Alaska is home to least visited national parks
National parks get tens of millions of visits every year, but five of the 10 least visited are in Alaska.
In total, Gates of the Arctic, Kobuk Valley, Lake Clark, Katmai, and Wrangell-St. Elias National Parks drew just over 155,000 visits last year.
Some more facts about these five Alaska parks:
Gates of the Arctic (11,177 annual visits)
The Gates of the Arctic National Park and Preserve is the northernmost National Park in the U.S. and the second largest in terms of size, at 8,472,506 acres.
Kobuk Valley, Alaska (15,500 annual visits)
Due to the fact that no roads lead to Kobuk Valley, air taxis are required to access it. These flights are available all year-round, but are dependant on the state of the weather.
Lake Clark, Alaska (22,755 annual visits)
The Lake was proclaimed as a National Monument by President Carter on December 1, 1978, and its remote nature (only accessible by plane or boat) has contributed to it being one of the least visited parks in the U.S.

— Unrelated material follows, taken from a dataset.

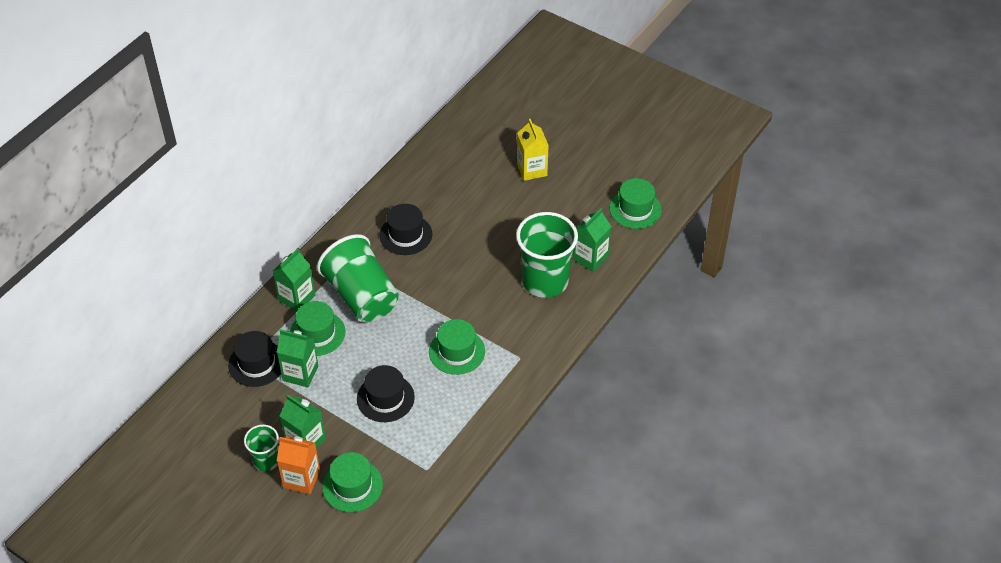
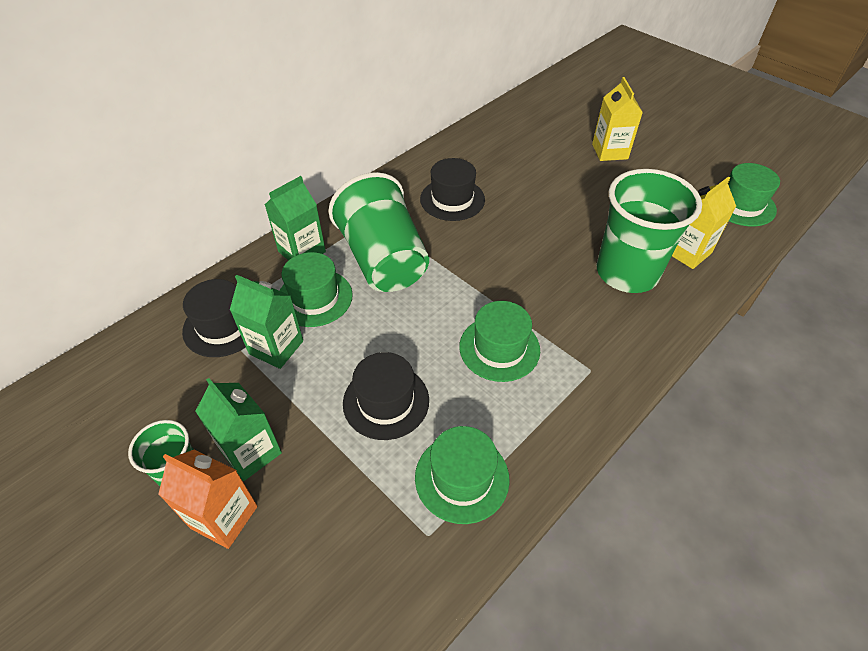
camera: 10 degrees right, 0 degrees up
(352, 486) = (301, 545): green hat -> green hat (462, 477)
(590, 258) = (687, 252): green carton -> yellow carton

Katmai, Alaska (37,818 annual visits)
It's named after Mount Katmai, the stratovolcano in the center of the park, which reaches 6,716 feet at its highest point. There is now a crater-lake that has a depth of 800 feet, which was formed after an eruption in 1912.
Wrangell-St. Elias (68,292 annual visits)
Wrangell-St. Elias National Park and Reserve is the largest area managed by the National Park Service. It's 13,175,799 acres are so large that it could encapsulate a total of six Yellowstone National Parks within its boundaries.